■ **WHAT YOU NEED TO DO**:
Transcribe the data as written, minus images.

■ **MATERIAL FOR THIS TASK**:
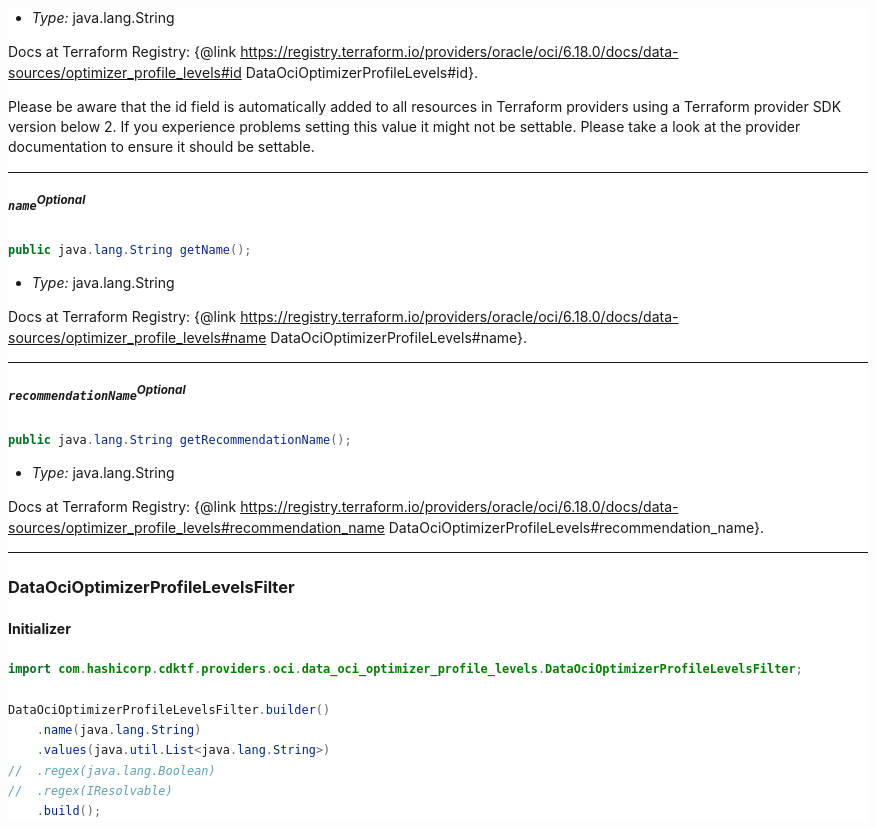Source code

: - *Type:* java.lang.String

Docs at Terraform Registry: {@link https://registry.terraform.io/providers/oracle/oci/6.18.0/docs/data-sources/optimizer_profile_levels#id DataOciOptimizerProfileLevels#id}.

Please be aware that the id field is automatically added to all resources in Terraform providers using a Terraform provider SDK version below 2.
If you experience problems setting this value it might not be settable. Please take a look at the provider documentation to ensure it should be settable.

---

##### `name`<sup>Optional</sup> <a name="name" id="rhizo-co-terraform-provider-oci.dataOciOptimizerProfileLevels.DataOciOptimizerProfileLevelsConfig.property.name"></a>

```java
public java.lang.String getName();
```

- *Type:* java.lang.String

Docs at Terraform Registry: {@link https://registry.terraform.io/providers/oracle/oci/6.18.0/docs/data-sources/optimizer_profile_levels#name DataOciOptimizerProfileLevels#name}.

---

##### `recommendationName`<sup>Optional</sup> <a name="recommendationName" id="rhizo-co-terraform-provider-oci.dataOciOptimizerProfileLevels.DataOciOptimizerProfileLevelsConfig.property.recommendationName"></a>

```java
public java.lang.String getRecommendationName();
```

- *Type:* java.lang.String

Docs at Terraform Registry: {@link https://registry.terraform.io/providers/oracle/oci/6.18.0/docs/data-sources/optimizer_profile_levels#recommendation_name DataOciOptimizerProfileLevels#recommendation_name}.

---

### DataOciOptimizerProfileLevelsFilter <a name="DataOciOptimizerProfileLevelsFilter" id="rhizo-co-terraform-provider-oci.dataOciOptimizerProfileLevels.DataOciOptimizerProfileLevelsFilter"></a>

#### Initializer <a name="Initializer" id="rhizo-co-terraform-provider-oci.dataOciOptimizerProfileLevels.DataOciOptimizerProfileLevelsFilter.Initializer"></a>

```java
import com.hashicorp.cdktf.providers.oci.data_oci_optimizer_profile_levels.DataOciOptimizerProfileLevelsFilter;

DataOciOptimizerProfileLevelsFilter.builder()
    .name(java.lang.String)
    .values(java.util.List<java.lang.String>)
//  .regex(java.lang.Boolean)
//  .regex(IResolvable)
    .build();
```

■ **OUTPUT FOR THIS EXERCISE**:
Source code

: - *Type:* java.lang.String

Docs at Terraform Registry: {@link https://registry.terraform.io/providers/oracle/oci/6.18.0/docs/data-sources/optimizer_profile_levels#id DataOciOptimizerProfileLevels#id}.

Please be aware that the id field is automatically added to all resources in Terraform providers using a Terraform provider SDK version below 2.
If you experience problems setting this value it might not be settable. Please take a look at the provider documentation to ensure it should be settable.

---

##### `name`<sup>Optional</sup> <a name="name" id="rhizo-co-terraform-provider-oci.dataOciOptimizerProfileLevels.DataOciOptimizerProfileLevelsConfig.property.name"></a>

```java
public java.lang.String getName();
```

- *Type:* java.lang.String

Docs at Terraform Registry: {@link https://registry.terraform.io/providers/oracle/oci/6.18.0/docs/data-sources/optimizer_profile_levels#name DataOciOptimizerProfileLevels#name}.

---

##### `recommendationName`<sup>Optional</sup> <a name="recommendationName" id="rhizo-co-terraform-provider-oci.dataOciOptimizerProfileLevels.DataOciOptimizerProfileLevelsConfig.property.recommendationName"></a>

```java
public java.lang.String getRecommendationName();
```

- *Type:* java.lang.String

Docs at Terraform Registry: {@link https://registry.terraform.io/providers/oracle/oci/6.18.0/docs/data-sources/optimizer_profile_levels#recommendation_name DataOciOptimizerProfileLevels#recommendation_name}.

---

### DataOciOptimizerProfileLevelsFilter <a name="DataOciOptimizerProfileLevelsFilter" id="rhizo-co-terraform-provider-oci.dataOciOptimizerProfileLevels.DataOciOptimizerProfileLevelsFilter"></a>

#### Initializer <a name="Initializer" id="rhizo-co-terraform-provider-oci.dataOciOptimizerProfileLevels.DataOciOptimizerProfileLevelsFilter.Initializer"></a>

```java
import com.hashicorp.cdktf.providers.oci.data_oci_optimizer_profile_levels.DataOciOptimizerProfileLevelsFilter;

DataOciOptimizerProfileLevelsFilter.builder()
    .name(java.lang.String)
    .values(java.util.List<java.lang.String>)
//  .regex(java.lang.Boolean)
//  .regex(IResolvable)
    .build();
```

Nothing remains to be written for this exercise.